> _About this task_:
An exact transcription of all the records is required, minus the images.

> _Supplied material_:
----------------

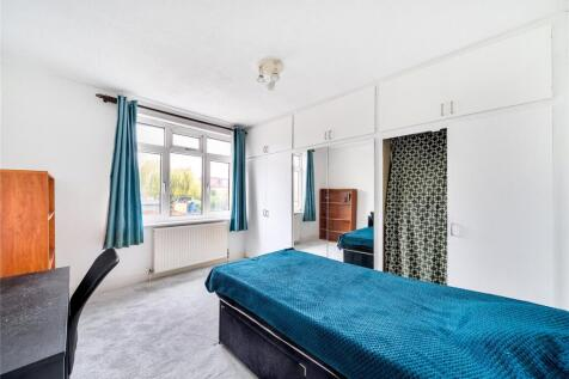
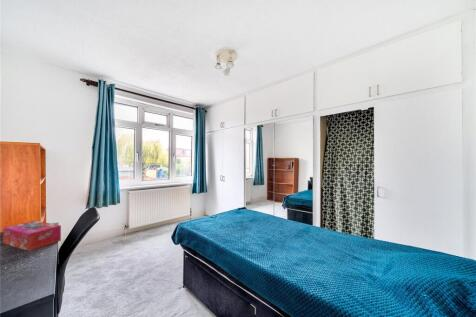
+ tissue box [2,220,62,252]
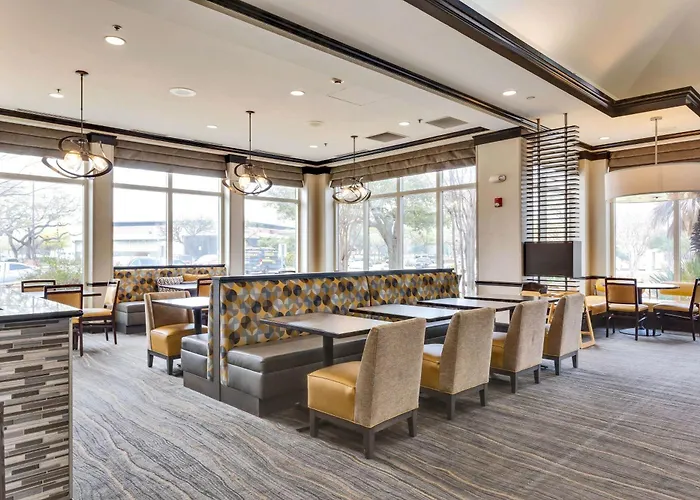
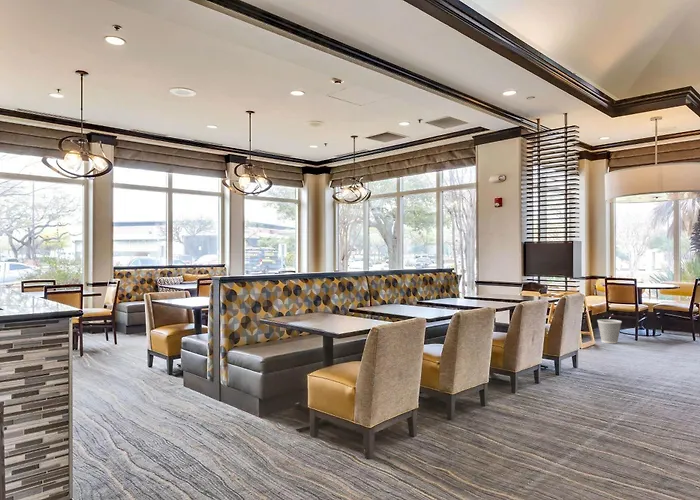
+ wastebasket [596,318,623,344]
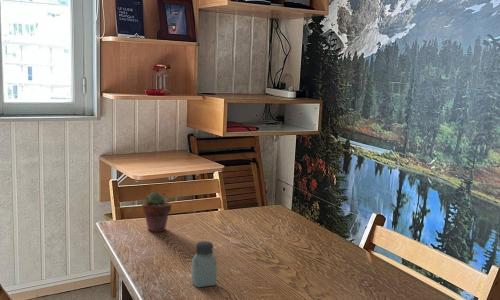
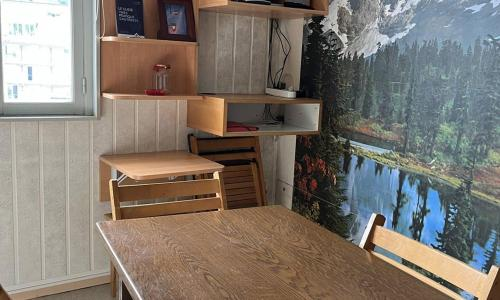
- potted succulent [141,192,172,234]
- saltshaker [190,240,217,288]
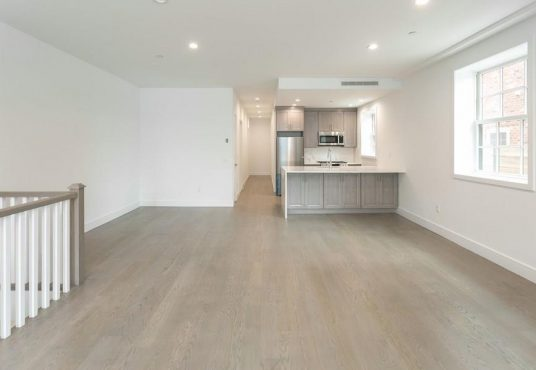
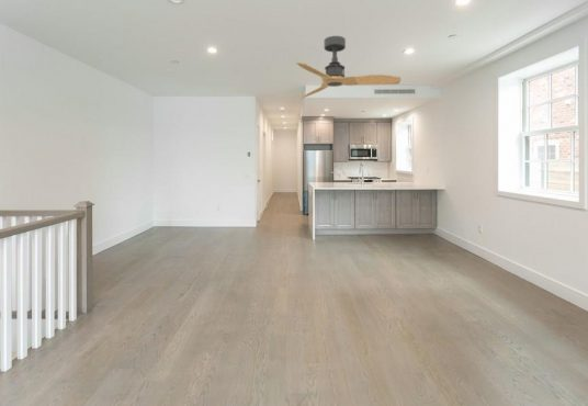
+ ceiling fan [295,35,402,99]
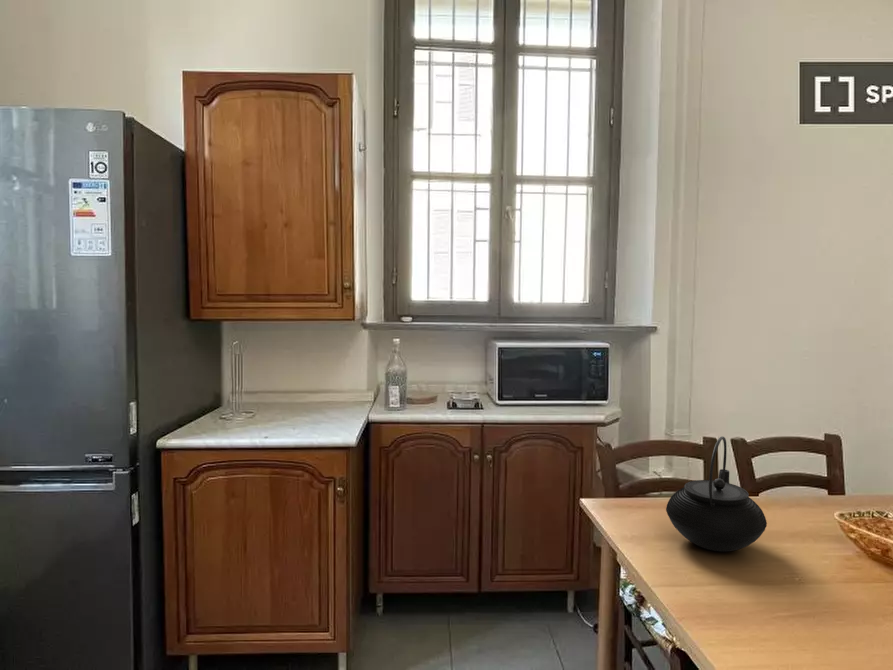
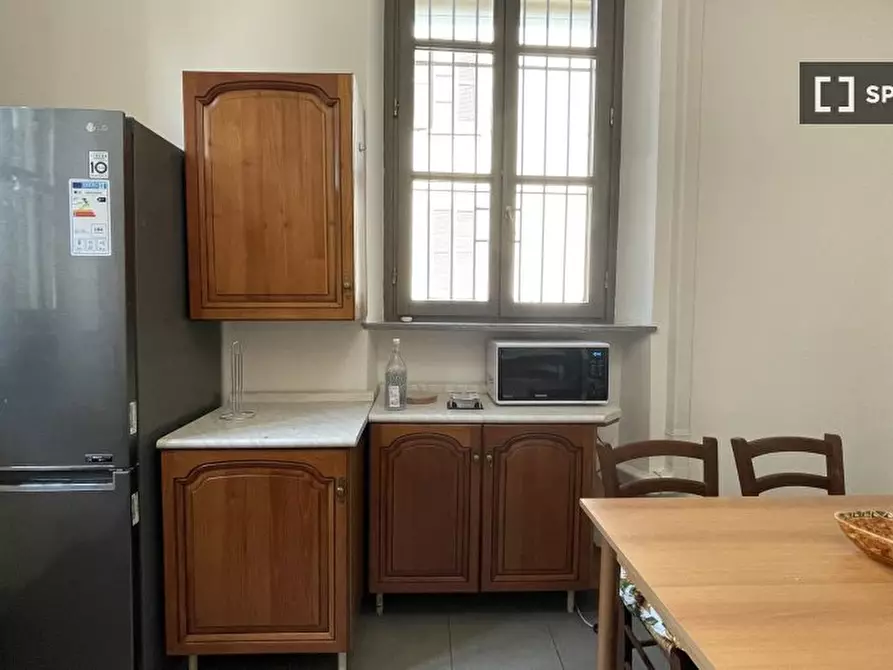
- teapot [665,436,768,553]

----------------

> _Solution for this task_:
+ tissue box [2,220,62,252]
+ wastebasket [596,318,623,344]
- potted succulent [141,192,172,234]
- saltshaker [190,240,217,288]
+ ceiling fan [295,35,402,99]
- teapot [665,436,768,553]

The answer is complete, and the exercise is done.